==== PASSAGE PROVIDED ====

`JcaPGPKeyConverter` incompatible with Thales JCA `LunaProvider` and RSA key pair generation
I'm working with a Thales Luna Network HSM and would like to use its LunaProvider as the implementation for JcaOpenPGPKeyGenerator.
When trying to generate an RSA key pair with the following:
OpenPGPKey key = new JcaOpenPGPKeyGenerator(4, LunaProvider.getInstance())
.withPrimaryKey(generator -> generator.generateRsaKeyPair(4096))
.build()
it fails with:
com.safenetinc.luna.exception.LunaException: Cannot access sensitive attributes...
at com.safenetinc.luna.provider.key.LunaPrivateKeyRsa.getPrivateExponent(LunaPrivateKeyRsa.java:37)
at org.bouncycastle.openpgp.operator.jcajce.JcaPGPKeyConverter.getPrivateBCPGKey(Unknown Source)
at org.bouncycastle.openpgp.operator.jcajce.JcaPGPKeyConverter.getPGPPrivateKey(Unknown Source)
at org.bouncycastle.openpgp.operator.jcajce.JcaPGPKeyPair.getPrivateKey(Unknown Source)
at org.bouncycastle.openpgp.operator.jcajce.JcaPGPKeyPair.<init>(Unknown Source)
at org.bouncycastle.openpgp.operator.jcajce.JcaPGPKeyPairGeneratorProvider$JcaPGPKeyPairGenerator.generateRsaKeyPair(Unknown Source)
at org.bouncycastle.openpgp.operator.PGPKeyPairGenerator.generateRsaKeyPair(Unknown Source)
at <lambda>
...
This is because LunaPrivateKeyRsa throws a new LunaException("Cannot access sensitive attributes...") in all methods exposing sensitive parts of the key:
getCrtCoefficient()getPrimeExponentP()getPrimeExponentQ()getPrimeP()getPrimeQ()getPrivateExponent()
and JcaPGPKeyConverter calls some of them at:
https://github.com/bcgit/bc-java/blob/444055ed8cb635a82910891355681481f1ad615f/pg/src/main/java/org/bouncycastle/openpgp/operator/jcajce/JcaPGPKeyConverter.java#L647
Dependencies
- com.safenet-inc:luna-provider:10.4.1-7 (not available on Maven Central)

==== LISTED ENTRIES ====

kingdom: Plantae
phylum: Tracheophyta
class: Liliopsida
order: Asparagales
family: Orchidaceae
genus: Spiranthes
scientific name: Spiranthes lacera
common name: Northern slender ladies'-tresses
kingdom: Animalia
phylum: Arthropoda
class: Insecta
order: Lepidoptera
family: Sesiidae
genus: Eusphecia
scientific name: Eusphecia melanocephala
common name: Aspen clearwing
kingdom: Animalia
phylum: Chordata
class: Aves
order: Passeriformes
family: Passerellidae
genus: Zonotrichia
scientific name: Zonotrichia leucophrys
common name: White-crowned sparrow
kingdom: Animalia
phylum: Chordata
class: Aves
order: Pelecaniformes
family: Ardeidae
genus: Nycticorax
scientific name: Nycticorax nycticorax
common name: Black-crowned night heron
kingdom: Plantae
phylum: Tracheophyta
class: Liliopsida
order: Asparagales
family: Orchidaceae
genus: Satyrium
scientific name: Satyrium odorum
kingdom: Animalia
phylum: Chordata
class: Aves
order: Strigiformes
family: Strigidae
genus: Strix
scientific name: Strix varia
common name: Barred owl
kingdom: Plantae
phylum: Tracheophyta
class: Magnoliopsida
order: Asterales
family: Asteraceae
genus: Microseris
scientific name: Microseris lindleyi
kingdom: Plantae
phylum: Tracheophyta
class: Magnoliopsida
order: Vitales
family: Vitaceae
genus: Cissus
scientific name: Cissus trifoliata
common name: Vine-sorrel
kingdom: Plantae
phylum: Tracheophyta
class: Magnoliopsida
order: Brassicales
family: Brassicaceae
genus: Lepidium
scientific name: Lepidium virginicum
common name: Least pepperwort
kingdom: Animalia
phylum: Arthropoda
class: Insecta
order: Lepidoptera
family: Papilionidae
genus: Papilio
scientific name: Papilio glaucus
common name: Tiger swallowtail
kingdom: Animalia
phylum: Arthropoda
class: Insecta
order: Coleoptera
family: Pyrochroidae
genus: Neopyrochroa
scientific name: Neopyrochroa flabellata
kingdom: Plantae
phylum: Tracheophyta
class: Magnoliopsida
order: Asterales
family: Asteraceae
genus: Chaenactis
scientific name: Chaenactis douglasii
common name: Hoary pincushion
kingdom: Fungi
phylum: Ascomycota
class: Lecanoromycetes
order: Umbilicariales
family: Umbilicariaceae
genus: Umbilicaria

====

- _WHAT YOU WILL DO_
A – Do these statements agree with the LunaProvider issue report? Answer yes or no for each, and quote the deciding words from the report exactly.
(i) The HSM being used is a Thales Luna Network HSM.
(ii) The luna-provider dependency can be obtained from Maven Central.
(iii) The exception is raised inside the getPrivateExponent method of LunaPrivateKeyRsa.
B – Please continue the LunaProvider issue report, starting after its last line.

- _TASK RESPONSES_
A –
(i) Yes: "I'm working with a Thales Luna Network HSM"
(ii) No: "(not available on Maven Central)"
(iii) Yes: "at com.safenetinc.luna.provider.key.LunaPrivateKeyRsa.getPrivateExponent(LunaPrivateKeyRsa.java:37)"

B –
- org.bouncycastle:bcpg-jdk18on:1.82
It's a HSM key, it's not going to provide the information required to produce a PGP encoding. Try using JcaPGPPrivateKey directly, you'll need to calculate the keyID for the public key as but you should be able to do that using the converter.
it's not going to provide the information required to produce a PGP encoding.
That's not totally correct.
Regarding HSM/TPM keys, I'm considering adding support for https://www.ietf.org/archive/id/draft-dkg-openpgp-hardware-secrets-02.html
With this protocol extension it would be possible to create secret key packets which do not contain actual secret key material. Instead, the secret key packet would hint that the private key is stored on some hardware device.
There is a chance that the OpenPGP WG might adopt the draft for an official RFC.
GnuPG already has a similar mechanism (GNU_DUMMY_S2K) that is already present in BC, although not yet utilized. Adding hardware key support to BC requires some smaller changes, which I'm currently exploring.